Aufbau und Funktion der Antriebswelle Anforderungen an Antriebswellen Unterschied bei Antriebswellen an Vorder- und Hinterachse
Um die Kraft des Motors (Drehmoment) vom Getriebe oder Differential zu den Antriebsrädern zu leiten, werden Wellen (Antriebswellen) verwendet. Antriebsräder können sich aber auch bewegen: Hier verwendet man Wellen mit Gelenken, auch Gelenkwellen genannt. Bewegungen entstehen durch Ein- und Ausfedern der Räder und bei angetriebenen Vorderrädern durch die Lenkeinschläge. Die Gelenkwellen sollen trotz Winkelveränderungen die Kraft möglichst verlustfrei weiterleiten. Gleichzeitig müssen sie auch Abstandsdifferenzen ausgleichen können, weswegen sie sich verschieben lassen, ohne dabei den Kraftschluss zu unterbrechen.

Aufbau und Funktion der Antriebswelle

An einer angetriebenen Vorderachse besteht die Antriebswelle aus dem Festgelenk am Rad und einem verschiebbaren Gleichlaufgelenk sowie der Verbindungswelle. Abstandsdifferenzen werden vom Gleichlaufgelenk ausgeglichen.

Anforderungen an Antriebswellen

Durch den Lenkeinschlag sind Winkel von bis zu 52° zu überwinden, was im Betrieb zu hohen Belastungen führt. Um weiterhin eine lange Lebensdauer zu erreichen, müssen Antriebswellen Temperaturen zwischen -40 °C und 120 °C standhalten. Sie erreichen dabei Umdrehungszahlen von über 2600 Umdrehungen pro Minute. Gelenke werden in der Regel durch Faltenbälge geschützt, in denen sich das benötigte Schmierfett für die Gelenke befindet. Oft fängt hier der Verschleiß an, wenn die Manschetten porös und undicht werden. Erneuert man sie nicht, tritt das Fett aus und Schmutz gelangt zwischen die Gelenke, welche dann ebenfalls verschleißen.

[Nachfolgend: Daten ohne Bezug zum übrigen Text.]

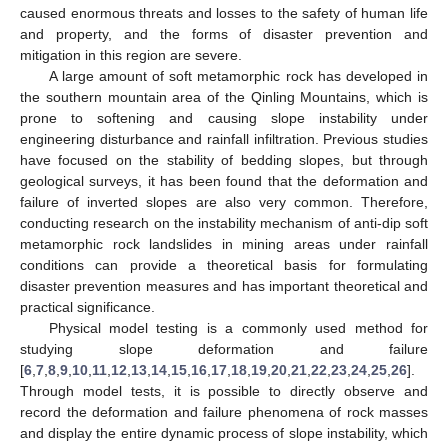
caused enormous threats and losses to the safety of human life
and property, and the forms of disaster prevention and
mitigation in this region are severe.
A large amount of soft metamorphic rock has developed in
the southern mountain area of the Qinling Mountains, which is
prone to softening and causing slope instability under
engineering disturbance and rainfall infiltration. Previous studies
have focused on the stability of bedding slopes, but through
geological surveys, it has been found that the deformation and
failure of inverted slopes are also very common. Therefore,
conducting research on the instability mechanism of anti-dip soft
metamorphic rock landslides in mining areas under rainfall
conditions can provide a theoretical basis for formulating
disaster prevention measures and has important theoretical and
practical significance.
Physical model testing is a commonly used method for
studying slope deformation and failure
[
6
,
7
,
8
,
9
,
10
,
11
,
12
,
13
,
14
,
15
,
16
,
17
,
18
,
19
,
20
,
21
,
22
,
23
,
24
,
25
,
26
].
Through model tests, it is possible to directly observe and
record the deformation and failure phenomena of rock masses
and display the entire dynamic process of slope instability, which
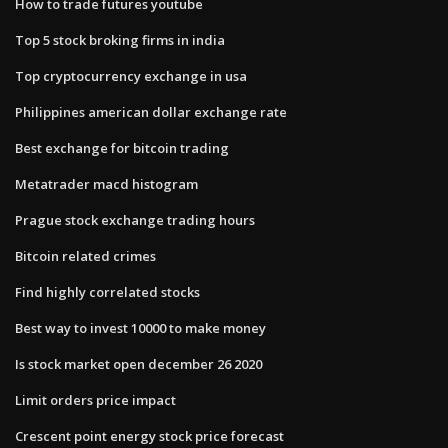
How to trade futures youtube
Top 5 stock broking firms in india
Top cryptocurrency exchange in usa
Philippines american dollar exchange rate
Best exchange for bitcoin trading
Metatrader macd histogram
Prague stock exchange trading hours
Bitcoin related crimes
Find highly correlated stocks
Best way to invest 10000 to make money
Is stock market open december 26 2020
Limit orders price impact
Crescent point energy stock price forecast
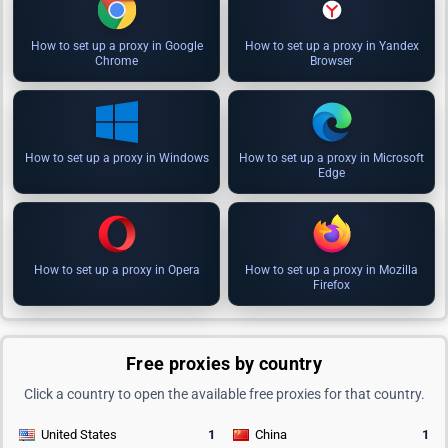
How to set up a proxy in Google
How to set up a proxy in Yandex
Chrome
Browser
How to set up a proxy in Windows
How to set up a proxy in Microsoft
Edge
How to set up a proxy in Opera
How to set up a proxy in Mozilla
Firefox
Free proxies by country
Click a country to open the available free proxies for that country.
United States
1
China
1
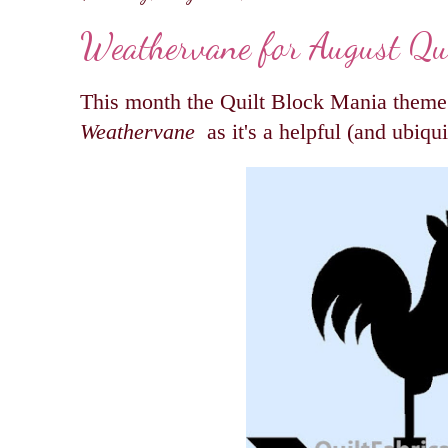
Weathervane for August Qu
This month the Quilt Block Mania theme i
Weathervane
as it's a helpful (and ubiqui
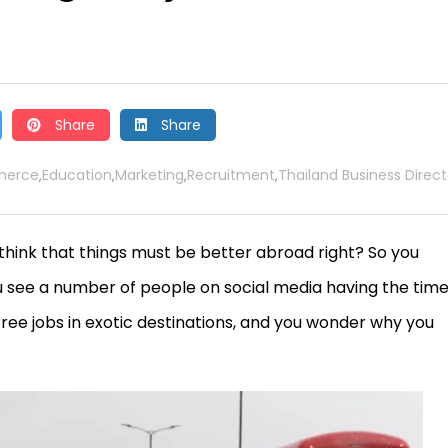
Share
Share
erce
Education
Marketing
Recruitment
Thailand Business Direct
,
,
,
,
think that things must be better abroad right? So you
 see a number of people on social media having the time
free jobs in exotic destinations, and you wonder why you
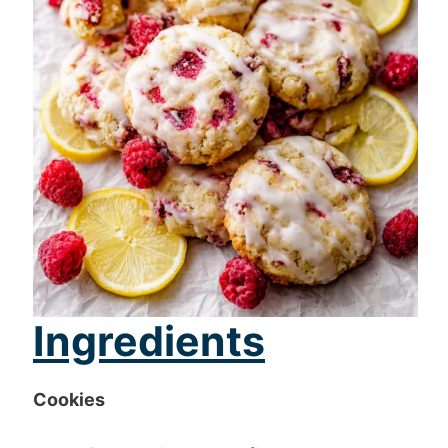
Ingredients
Cookies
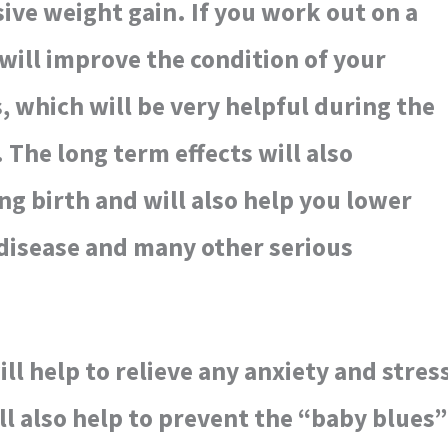
ive weight gain. If you work out on a
 will improve the condition of your
, which will be very helpful during the
 The long term effects will also
ing birth and will also help you lower
 disease and many other serious
ll help to relieve any anxiety and stres
ill also help to prevent the “baby blues”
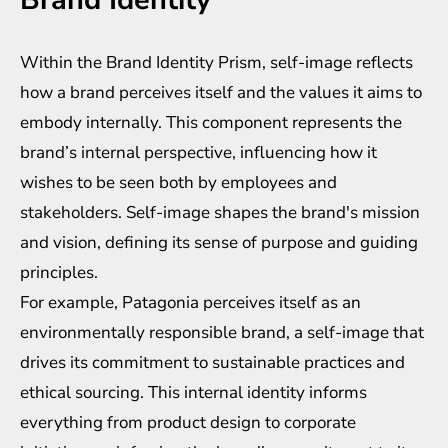
Within the Brand Identity Prism, self-image reflects
how a brand perceives itself and the values it aims to
embody internally. This component represents the
brand’s internal perspective, influencing how it
wishes to be seen both by employees and
stakeholders. Self-image shapes the brand's mission
and vision, defining its sense of purpose and guiding
principles.
For example, Patagonia perceives itself as an
environmentally responsible brand, a self-image that
drives its commitment to sustainable practices and
ethical sourcing. This internal identity informs
everything from product design to corporate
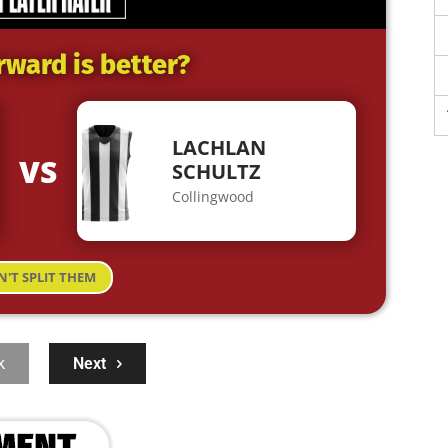
rward is better?
LACHLAN
VS
SCHULTZ
Collingwood
N'T SPLIT THEM
k
Next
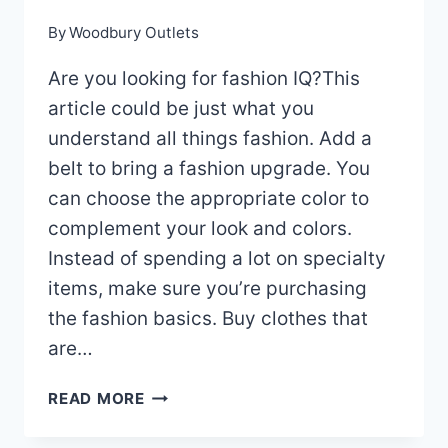
By
Woodbury Outlets
Are you looking for fashion IQ?This
article could be just what you
understand all things fashion. Add a
belt to bring a fashion upgrade. You
can choose the appropriate color to
complement your look and colors.
Instead of spending a lot on specialty
items, make sure you’re purchasing
the fashion basics. Buy clothes that
are…
LEARN
READ MORE
WHAT
YOU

Unterschied bei Antriebswellen an Vorder- und Hinterachse

Bei Antriebswellen an der Hinterachse treten bedingt durch die Nichtlenkbarkeit dagegen nur geringe Winkelveränderungen auf. Früher standen die Automobilhersteller bei frontgetriebenen Fahrzeugen vor dem Problem, dass die verfügbaren Antriebswellen nur ein begrenztes Drehmoment übertragen konnten. Deshalb waren bei frontgetriebenen Fahrzeugen auch keine extrem leistungsstarken Motoren zu finden. Hersteller von stark motorisierten Fahrzeugen setzten auf den Hinterachsantrieb, bei dem die Antriebswellen massiver gestaltet werden konnten, weil keine Lenkfähigkeit vonnöten war. Mit der Entwicklung neuer Materialien hat sich dies geändert. Die Vorteile des Frontantriebs konnten nun auch mit leistungsstarken Motoren kombiniert werden.